INSTRUCTIONS TO FOLLOW |
Determine which lines of the records include the word "Price", and copy them.

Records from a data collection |
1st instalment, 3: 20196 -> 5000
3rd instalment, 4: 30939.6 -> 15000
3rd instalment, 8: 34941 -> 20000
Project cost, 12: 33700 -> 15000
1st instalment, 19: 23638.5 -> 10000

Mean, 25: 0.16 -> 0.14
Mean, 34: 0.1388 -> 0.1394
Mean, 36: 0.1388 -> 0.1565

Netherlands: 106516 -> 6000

...

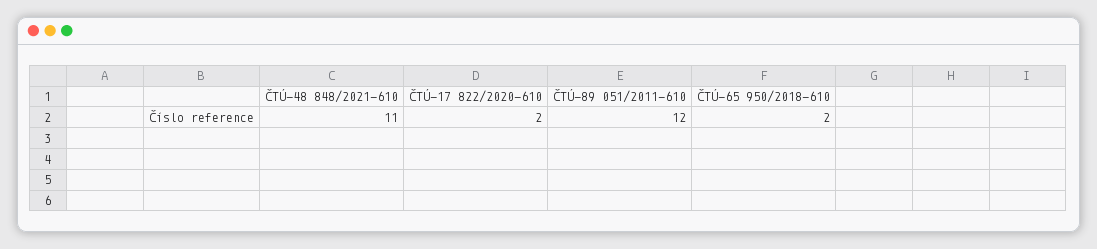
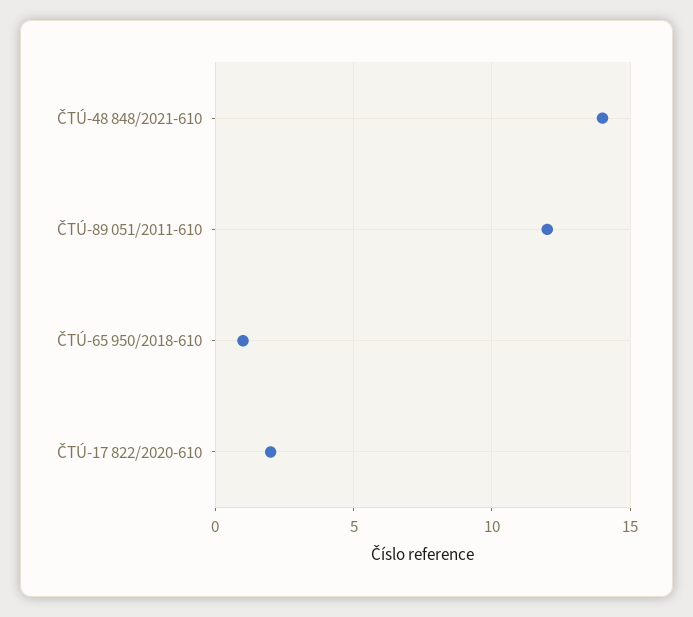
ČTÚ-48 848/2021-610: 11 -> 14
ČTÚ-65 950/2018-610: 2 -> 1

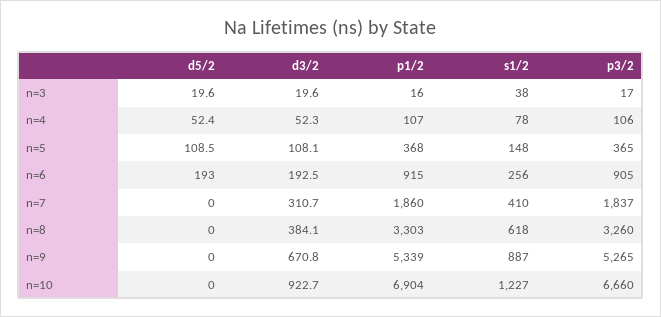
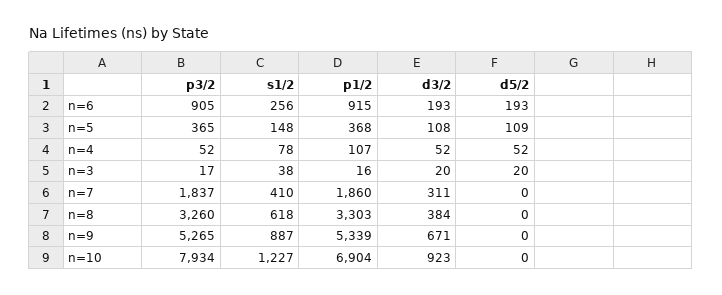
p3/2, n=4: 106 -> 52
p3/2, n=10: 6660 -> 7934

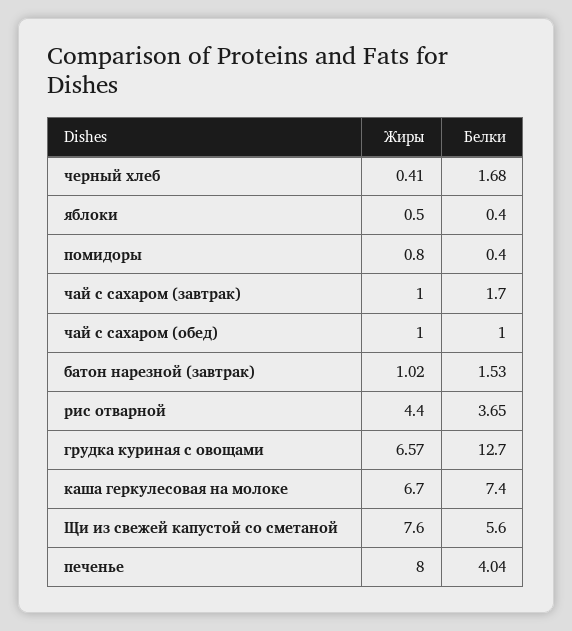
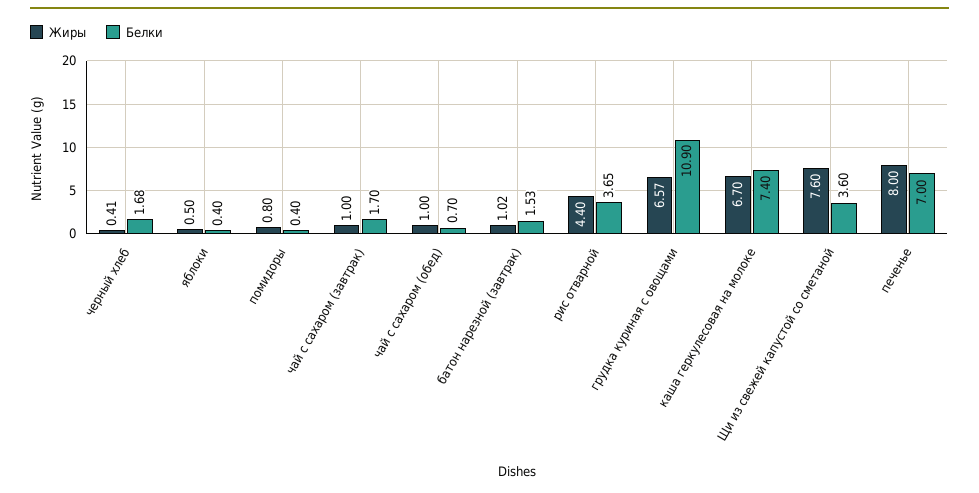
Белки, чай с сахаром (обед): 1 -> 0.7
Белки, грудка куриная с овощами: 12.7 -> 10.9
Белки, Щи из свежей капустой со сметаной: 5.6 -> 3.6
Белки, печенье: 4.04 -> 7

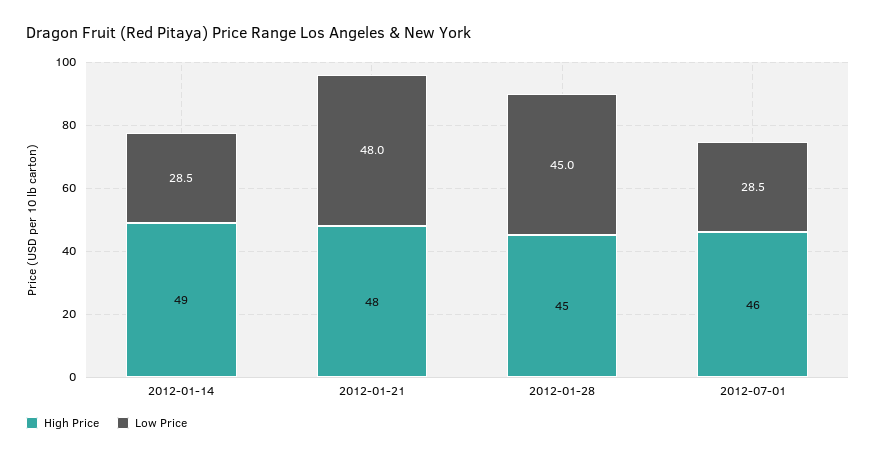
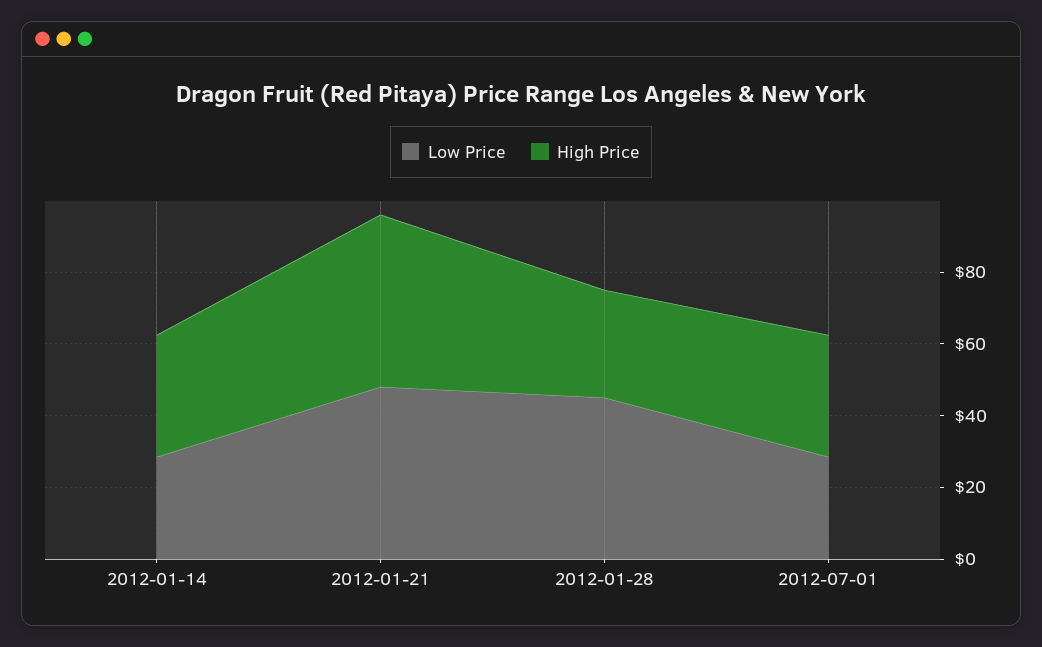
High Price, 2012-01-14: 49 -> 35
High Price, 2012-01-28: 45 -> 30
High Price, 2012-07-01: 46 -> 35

RESULT |
High Price, 2012-01-14: 49 -> 35
High Price, 2012-01-28: 45 -> 30
High Price, 2012-07-01: 46 -> 35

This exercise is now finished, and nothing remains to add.